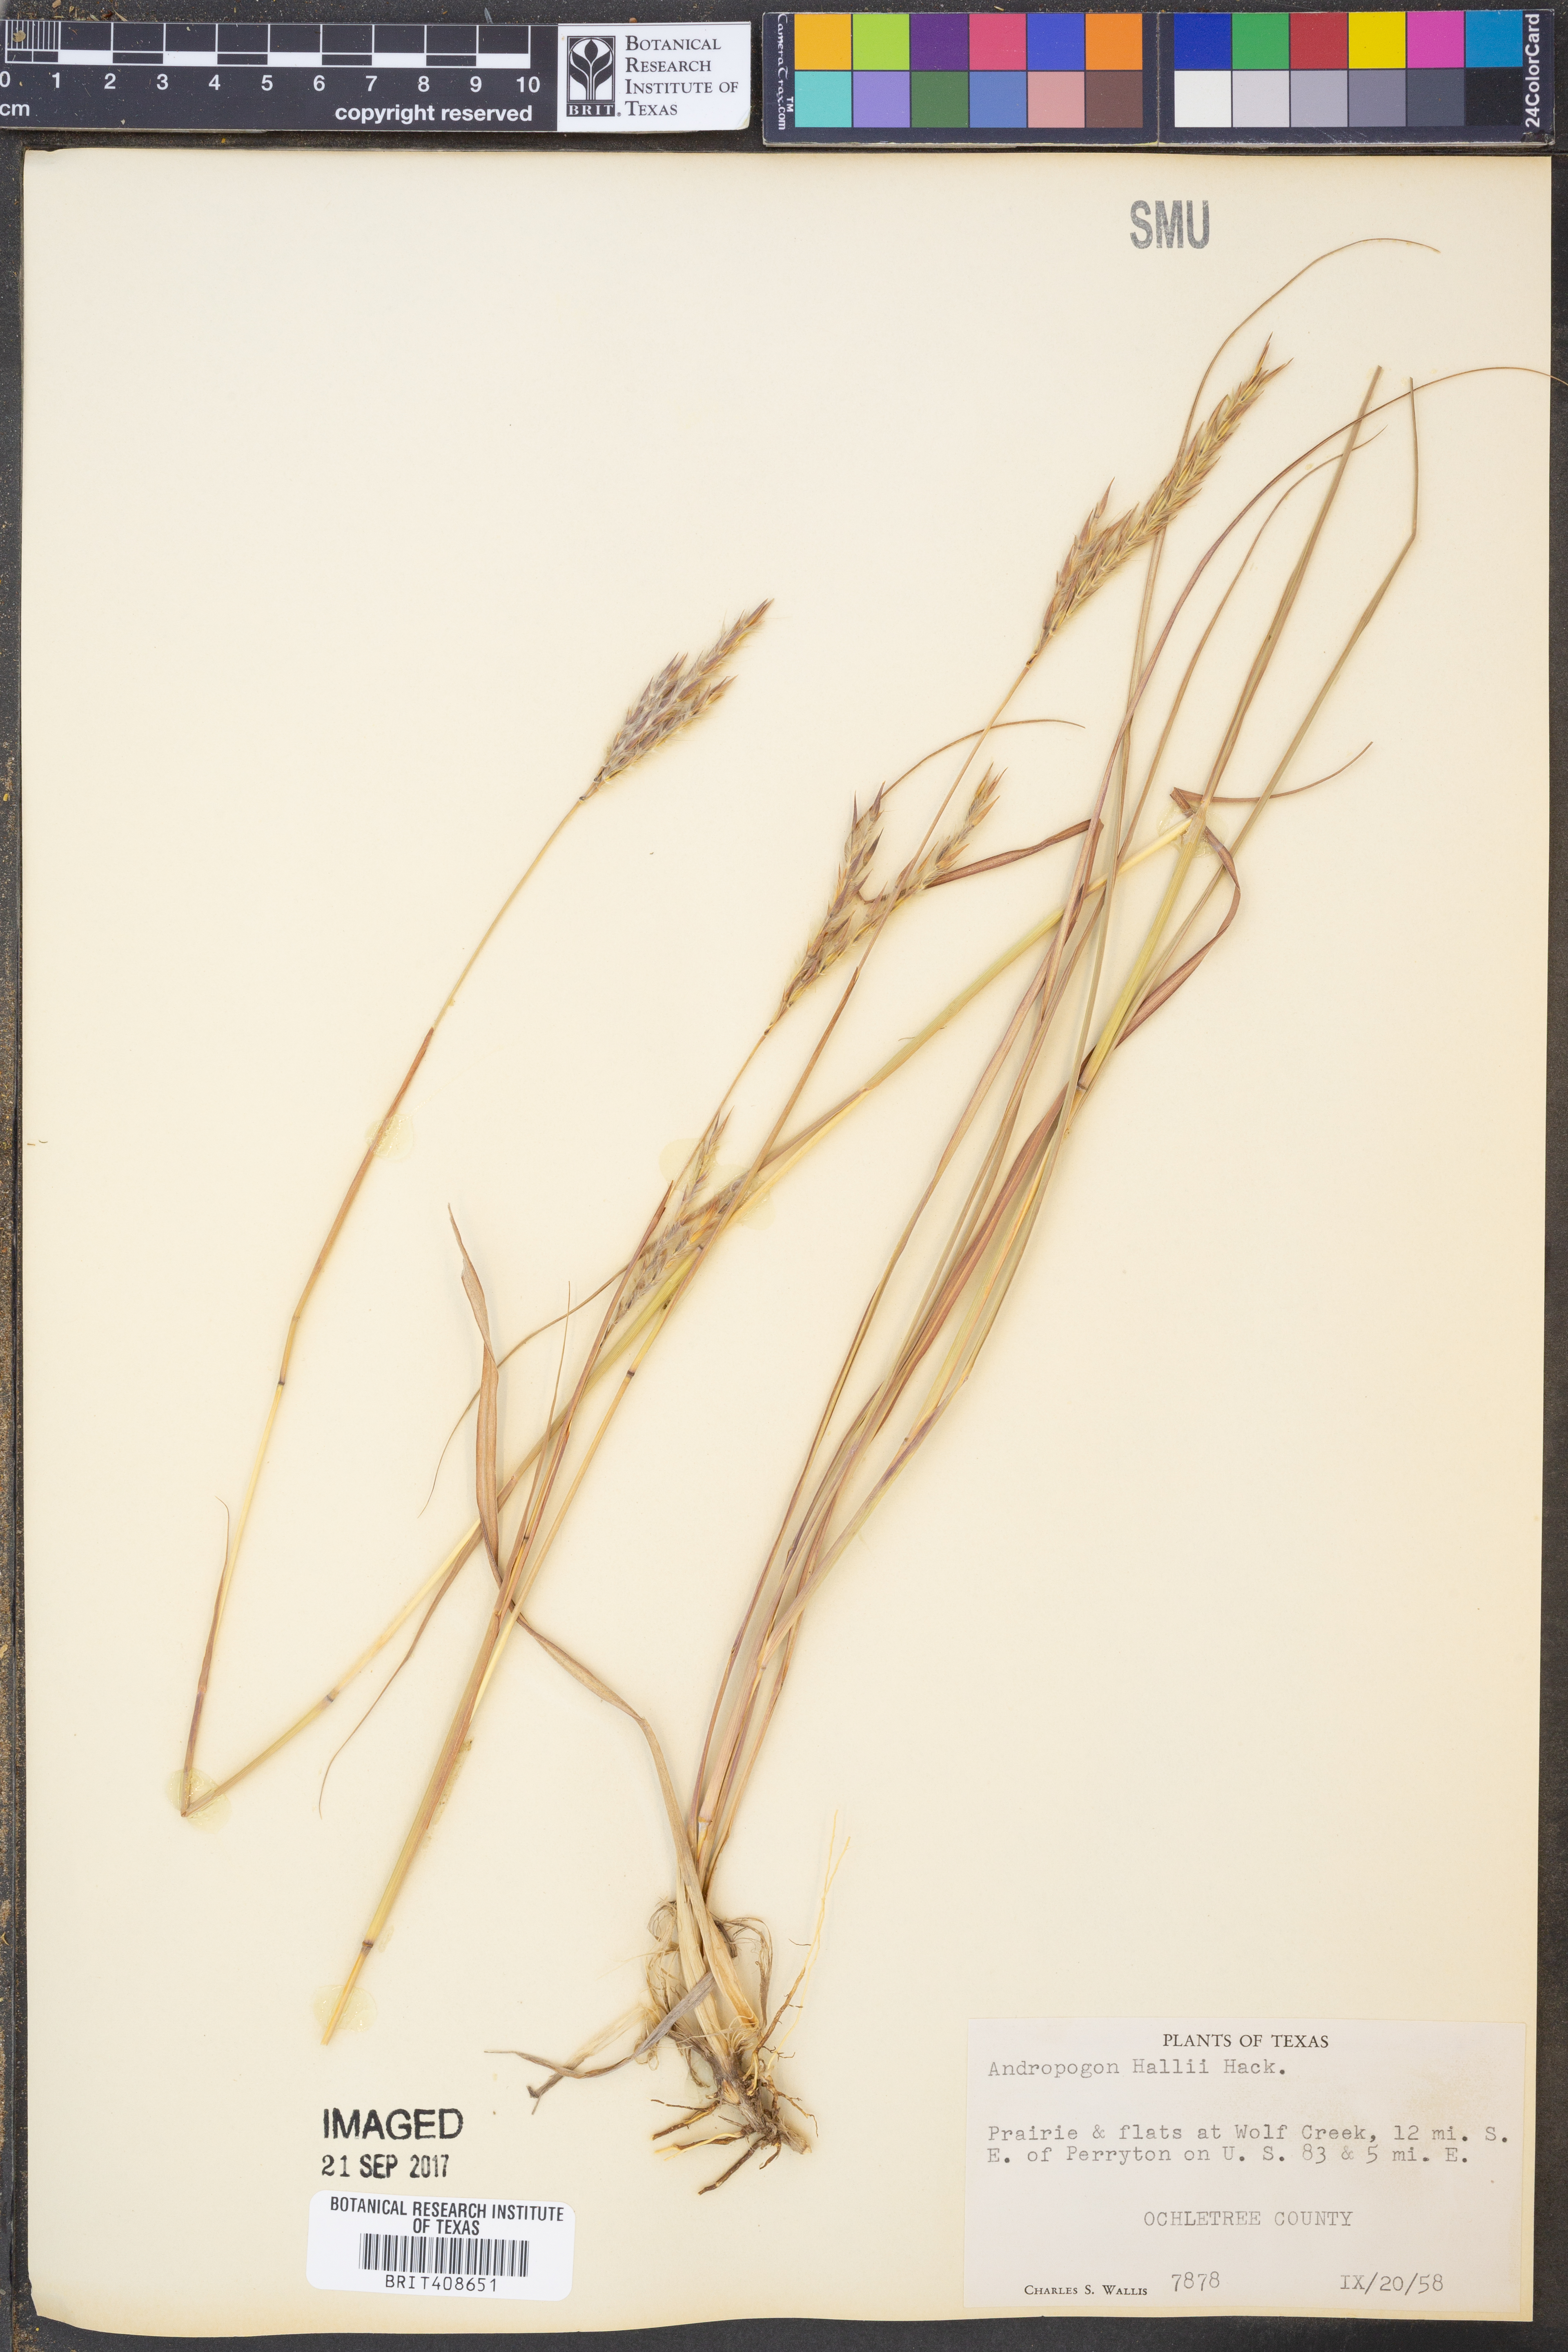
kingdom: Plantae
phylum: Tracheophyta
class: Liliopsida
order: Poales
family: Poaceae
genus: Andropogon
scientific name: Andropogon hallii
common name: Sand bluestem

::::::

Render every line of the items above as a numbered list, without the pictures or any blank lines.

1. kingdom: Plantae
2. phylum: Tracheophyta
3. class: Liliopsida
4. order: Poales
5. family: Poaceae
6. genus: Andropogon
7. scientific name: Andropogon hallii
8. common name: Sand bluestem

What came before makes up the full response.